Col Mabika Hove was not a controversial military figure. This is partly why he was greatly admired by many in the Corps of Intelligence and the ZNA in general. Current commander of Zimbabwe National Army Lt. General Philip Valerio Sibanda characterised him as an intelligent, calm, firm but compassionate leader. He was especially known for being a diplomat par excellence and was involved in most of the Zimbabwe National Army's foreign peace keeping missions. Some of these include;

- Angolan Civil War; 1991-1995 United Nations Angola Verification Mission II (UNAVEM II)
- Mozambican Civil War; 1992-1994 United Nations Operation in Mozambique (ONUMOZ)
- Somali Civil War; 1992-1993 United Nations Operation in Somalia I (UNOSOM I)
- Somali Civil War; 1993-1995 United Nations Operation in Somalia II (UNOSOM II)
- Democratic Republic of the Congo - Operation Sovereign Legitimacy.

In 1998, then Maj. Mabika Hove was one of the advisors sent by Robert Mugabe to assist President Laurent Kabila as the Second Congo War, also known as Coltan War, or the Great War of Africa gained momentum. His main function was to strengthen the allied forces’ (Zambia, Chad, Sudan, Angola and Zimbabwe) intelligence capacity and he was dubbed “Chief Spy.” The war was not only the largest war in modern African history, but it was the deadliest conflict worldwide since World War II killing more than 5.4 million people. Then Lt. Col. Mabika Hove was especially instrumental in the effort to establish stability in the aftermath of the assassination of Laurent-Désiré Kabila on 16 January 2001.

== Later years ==
He later returned home when the war officially ended in July 2003 to head the Zimbabwe's National Army's main School of Military Intelligence at Kabrit in Harare. He was later appointed director of the Ministry of Defence's Mapping and Research division (intelligence) and was subsequently seconded to the Ministry of Lands to provide security sector oversight on the land reform programme.

== Death ==
Dunn Mabika Hove ‘‘Paris Checherere’’ died in the early hours of the morning of February 27, 2007 aged 47. He had throughout his military career, particularly the DRC war developed a number of ailments including diabetes and heart disease. He died in a diabetic coma in a private clinic in Craneborne, Harare. He was declared a Liberation War Hero and was buried at the heroes’ acre in Harare.

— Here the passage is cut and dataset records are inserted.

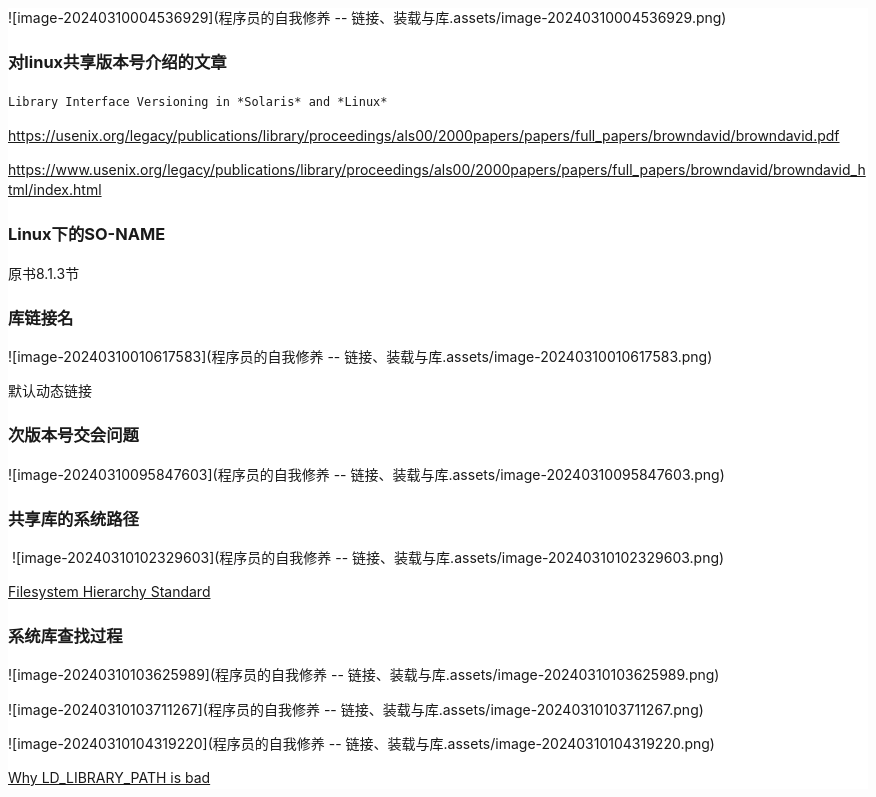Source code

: ![image-20240310004536929](程序员的自我修养 -- 链接、装载与库.assets/image-20240310004536929.png)



### 对linux共享版本号介绍的文章

```
Library Interface Versioning in *Solaris* and *Linux*
```

https://usenix.org/legacy/publications/library/proceedings/als00/2000papers/papers/full_papers/browndavid/browndavid.pdf

https://www.usenix.org/legacy/publications/library/proceedings/als00/2000papers/papers/full_papers/browndavid/browndavid_html/index.html





### Linux下的SO-NAME

原书8.1.3节



### 库链接名

![image-20240310010617583](程序员的自我修养 -- 链接、装载与库.assets/image-20240310010617583.png)

默认动态链接





### 次版本号交会问题

![image-20240310095847603](程序员的自我修养 -- 链接、装载与库.assets/image-20240310095847603.png)

### 共享库的系统路径

​	![image-20240310102329603](程序员的自我修养 -- 链接、装载与库.assets/image-20240310102329603.png)

[Filesystem Hierarchy Standard](https://en.wikipedia.org/wiki/Filesystem_Hierarchy_Standard)



### 系统库查找过程

![image-20240310103625989](程序员的自我修养 -- 链接、装载与库.assets/image-20240310103625989.png)

![image-20240310103711267](程序员的自我修养 -- 链接、装载与库.assets/image-20240310103711267.png)

![image-20240310104319220](程序员的自我修养 -- 链接、装载与库.assets/image-20240310104319220.png)



[Why LD_LIBRARY_PATH is bad](http://xahlee.info/UnixResource_dir/_/ldpath.html)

He is survived by his wife, Grace and three children, Fidelis, Tinashe and Tsitsi.

== National Awards ==
Despite passing on at a relatively young age, the late commander was awarded the following accolades over his liberation and civil service career:
1. Liberation Medal
2. Independence Medal
3. Long and Exemplary Service Medal
4. Mozambique Campaign Medal
5. DRC Campaign Medal (awarded for service during the Second Congo War)
6. Several UN peacekeeping campaign medals.